O Brasil está numa grande crise, mas começou a sair dela. Esses autos de infração da Receita Federal são um escárnio à legislação, são uma afronta à Federação brasileira, são indevidos e injustos, pois destroem a indústria brasileira, destroem os negócios do País. Não podem a Receita Federal e a Procuradoria-Geral da Fazenda Nacional induzir o Presidente da República ao erro do veto!”.
Após a entrada em vigor das regras, a Receita Federal — compartilhando da interpretação que todos lhes davam — publicou a Solução de Consulta Cosit 11/2020, dispondo que “a partir do advento da Lei Complementar nº 160, de 2017, consideram-se como subvenções para investimento os incentivos e os benefícios fiscais ou financeiro-fiscais relativos ao ICMS concedidos por Estados e Distrito Federal” — quaisquer incentivos e benefícios, insista-se (item 23 da consulta).
Porém, em dezembro último, a Solução de Consulta Cosit 145/2020 alterou essa posição, consignando que, a partir da Lei Complementar 160/2017, os benefícios e incentivos de ICMS serão excluídos do lucro real “desde que observados os requisitos e as condições impostos pelo artigo 30 da Lei nº 12.973, de 2014, dentre os quais, a necessidade de que tenham sido concedidos como estímulo à implantação ou expansão de empreendimentos econômicos”. O raciocínio é o seguinte: o parágrafo 4º inserido no artigo 30 pela lei complementar veda a exigência de outros requisitos ou condições além dos previstos no próprio artigo 30, o que não afastaria — mas até reforçaria — aqueles constantes do caput, entre os quais a destinação à implantação ou à expansão da empresa beneficiária (itens 28 e 29 da consulta).
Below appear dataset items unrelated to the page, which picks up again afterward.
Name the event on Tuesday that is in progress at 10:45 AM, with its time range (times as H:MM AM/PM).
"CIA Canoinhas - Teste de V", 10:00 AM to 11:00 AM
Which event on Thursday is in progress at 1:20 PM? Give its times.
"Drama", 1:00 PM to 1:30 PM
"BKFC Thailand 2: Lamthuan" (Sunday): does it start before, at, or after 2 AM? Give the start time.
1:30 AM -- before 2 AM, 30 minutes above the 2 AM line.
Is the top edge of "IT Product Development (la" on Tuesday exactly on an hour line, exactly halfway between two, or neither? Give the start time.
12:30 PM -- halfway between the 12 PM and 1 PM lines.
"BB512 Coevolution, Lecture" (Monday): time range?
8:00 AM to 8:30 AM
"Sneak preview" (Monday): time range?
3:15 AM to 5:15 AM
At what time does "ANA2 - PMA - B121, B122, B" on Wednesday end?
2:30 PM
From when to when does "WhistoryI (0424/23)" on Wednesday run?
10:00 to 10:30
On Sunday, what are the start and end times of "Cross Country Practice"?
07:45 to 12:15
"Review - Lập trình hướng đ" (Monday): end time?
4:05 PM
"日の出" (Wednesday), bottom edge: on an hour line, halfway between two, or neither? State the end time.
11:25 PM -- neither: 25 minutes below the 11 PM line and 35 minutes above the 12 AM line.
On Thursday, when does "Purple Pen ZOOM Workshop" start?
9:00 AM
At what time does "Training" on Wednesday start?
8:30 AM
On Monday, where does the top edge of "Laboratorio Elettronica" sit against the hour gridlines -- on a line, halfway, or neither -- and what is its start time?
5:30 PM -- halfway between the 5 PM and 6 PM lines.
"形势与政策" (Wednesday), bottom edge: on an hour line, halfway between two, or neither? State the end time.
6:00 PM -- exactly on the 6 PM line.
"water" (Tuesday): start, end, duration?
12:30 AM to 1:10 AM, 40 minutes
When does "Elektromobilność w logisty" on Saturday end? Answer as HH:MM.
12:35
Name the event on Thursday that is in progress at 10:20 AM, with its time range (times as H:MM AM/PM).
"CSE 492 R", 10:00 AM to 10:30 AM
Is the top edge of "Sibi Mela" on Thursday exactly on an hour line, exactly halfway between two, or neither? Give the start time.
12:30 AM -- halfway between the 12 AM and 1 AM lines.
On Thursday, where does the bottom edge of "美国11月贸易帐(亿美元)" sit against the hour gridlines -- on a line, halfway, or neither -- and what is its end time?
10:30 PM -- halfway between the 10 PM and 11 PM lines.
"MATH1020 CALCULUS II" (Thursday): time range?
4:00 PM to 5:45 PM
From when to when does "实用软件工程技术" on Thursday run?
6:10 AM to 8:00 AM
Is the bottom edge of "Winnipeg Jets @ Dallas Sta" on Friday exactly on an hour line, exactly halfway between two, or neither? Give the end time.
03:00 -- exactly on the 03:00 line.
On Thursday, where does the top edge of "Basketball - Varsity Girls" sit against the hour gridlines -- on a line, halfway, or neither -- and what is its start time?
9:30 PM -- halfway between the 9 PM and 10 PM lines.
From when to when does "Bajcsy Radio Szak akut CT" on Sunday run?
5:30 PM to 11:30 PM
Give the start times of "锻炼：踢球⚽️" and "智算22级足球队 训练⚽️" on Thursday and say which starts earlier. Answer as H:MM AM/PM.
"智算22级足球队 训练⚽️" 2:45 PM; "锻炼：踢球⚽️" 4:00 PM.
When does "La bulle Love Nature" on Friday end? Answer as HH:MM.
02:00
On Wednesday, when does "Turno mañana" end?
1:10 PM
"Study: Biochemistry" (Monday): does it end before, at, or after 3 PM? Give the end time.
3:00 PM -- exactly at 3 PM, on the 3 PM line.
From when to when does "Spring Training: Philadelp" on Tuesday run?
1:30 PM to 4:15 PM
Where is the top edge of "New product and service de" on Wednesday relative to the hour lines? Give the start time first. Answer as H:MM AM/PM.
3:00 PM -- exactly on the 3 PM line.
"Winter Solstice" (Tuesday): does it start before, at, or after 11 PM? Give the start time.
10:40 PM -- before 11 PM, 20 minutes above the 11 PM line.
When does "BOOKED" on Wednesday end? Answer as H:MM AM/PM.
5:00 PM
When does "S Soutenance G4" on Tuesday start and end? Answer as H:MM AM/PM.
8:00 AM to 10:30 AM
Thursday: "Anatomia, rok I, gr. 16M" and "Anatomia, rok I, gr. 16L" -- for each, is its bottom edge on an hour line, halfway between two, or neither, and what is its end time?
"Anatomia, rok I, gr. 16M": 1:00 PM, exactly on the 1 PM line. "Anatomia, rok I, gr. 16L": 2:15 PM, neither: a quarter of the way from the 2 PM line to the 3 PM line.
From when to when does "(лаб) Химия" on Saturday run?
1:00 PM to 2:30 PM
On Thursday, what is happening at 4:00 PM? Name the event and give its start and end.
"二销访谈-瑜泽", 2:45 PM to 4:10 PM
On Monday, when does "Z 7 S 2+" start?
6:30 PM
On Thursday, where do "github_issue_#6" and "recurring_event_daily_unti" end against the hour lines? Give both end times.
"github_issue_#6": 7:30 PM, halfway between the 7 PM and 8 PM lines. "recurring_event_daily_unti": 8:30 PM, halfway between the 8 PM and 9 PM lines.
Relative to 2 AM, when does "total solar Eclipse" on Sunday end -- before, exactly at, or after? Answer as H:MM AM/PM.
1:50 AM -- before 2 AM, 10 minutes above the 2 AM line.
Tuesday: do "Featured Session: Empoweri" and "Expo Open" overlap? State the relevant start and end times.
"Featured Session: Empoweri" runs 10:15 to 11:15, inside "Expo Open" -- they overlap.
Em suma, a Receita volta a sustentar a necessidade de análise individualizada dos incentivos estaduais para a sua qualificação como subvenções de custeio ou para investimento. A nova orientação do Fisco não se sustenta, pelas razões a seguir:
a) Primeiro porque contraria a literalidade do artigo 30, parágrafo 4º, da Lei 12.973/2014, segundo o qual os incentivos e benefícios relativos ao ICMS “são considerados subvenções para investimento”.A vedação da exigência de outros requisitos não pode ser tomada como reafirmação daqueles constantes de outras partes do dispositivo, dadas as notórias limitações da interpretação a contrario sensu;
b) Segundo porque volta exatamente ao mesmo cenário existente antes da Lei Complementar 160/2017, relegando à total inutilidade o seu artigo 10 e os parágrafos 4º e 5º, que inseriu no artigo 30 da Lei 12.973/2014. E constitui princípio basilar da hermenêutica que a lei não contém palavras inúteis;
c) Terceiro porque contraria o histórico legislativo dos dispositivos que diz analisar, como fica claro da compreensão uníssona que lhes deram o relator do projeto de lei na Câmara, o presidente Temer ao vetá-los e os Congresso ao derrubar os vetos: equiparação — necessária para os legisladores, indevida para o presidente da República — das subvenções de custeio às para investimento e impacto na arrecadação federal (que a nova consulta neutraliza completamente);
d) E quarto porque o STJ veda a tributação de toda subvenção de ICMS — de custeio ou para investimento — com base em fundamento alheio à interpretação da Lei 12.973/2014 e da Lei Complementar 160/2017 (o princípio federativo, que veda a um ente recuperar por meio de tributos benefícios e incentivos outorgados por outro), de sorte que a sua conclusão se mantém qualquer que seja a leitura correta desses diplomas (1ª Seção, EREsp. 1.517.492/PR, relatora ministra Regina Helena Costa, DJe 01.02.2018).
A insurgência da Receita contra a disposição clara da lei não há de ter vida longa.
Igor Mauler Santiago é sócio-fundador do Mauler Advogados, mestre e doutor em Direito Tributário pela Universidade Federal de Minas Gerais e membro da Comissão de Direito Tributário do Conselho Federal da OAB.